_Data records_
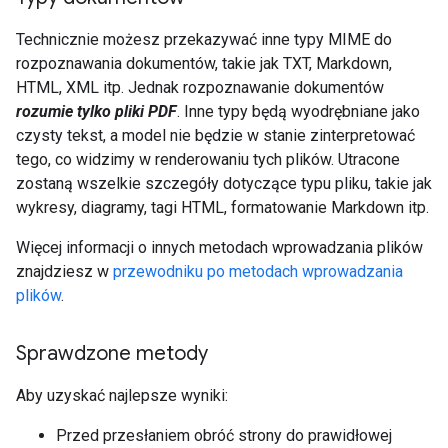
Technicznie możesz przekazywać inne typy MIME do
rozpoznawania dokumentów, takie jak TXT, Markdown,
HTML, XML itp. Jednak rozpoznawanie dokumentów
rozumie tylko pliki PDF
. Inne typy będą wyodrębniane jako
czysty tekst, a model nie będzie w stanie zinterpretować
tego, co widzimy w renderowaniu tych plików. Utracone
zostaną wszelkie szczegóły dotyczące typu pliku, takie jak
wykresy, diagramy, tagi HTML, formatowanie Markdown itp.
Więcej informacji o innych metodach wprowadzania plików
znajdziesz w
przewodniku po metodach wprowadzania
plików
.
Sprawdzone metody
Aby uzyskać najlepsze wyniki:
Przed przesłaniem obróć strony do prawidłowej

_Task_
From the start of the entries through the line containing "zostaną wszelkie szczegóły", inclusive, swap "czysty tekst" for "zwykły tekst" and leave everything else unchanged. Omit the pictures.

_Answer to this problem_
Technicznie możesz przekazywać inne typy MIME do
rozpoznawania dokumentów, takie jak TXT, Markdown,
HTML, XML itp. Jednak rozpoznawanie dokumentów
rozumie tylko pliki PDF
. Inne typy będą wyodrębniane jako
zwykły tekst, a model nie będzie w stanie zinterpretować
tego, co widzimy w renderowaniu tych plików. Utracone
zostaną wszelkie szczegóły dotyczące typu pliku, takie jak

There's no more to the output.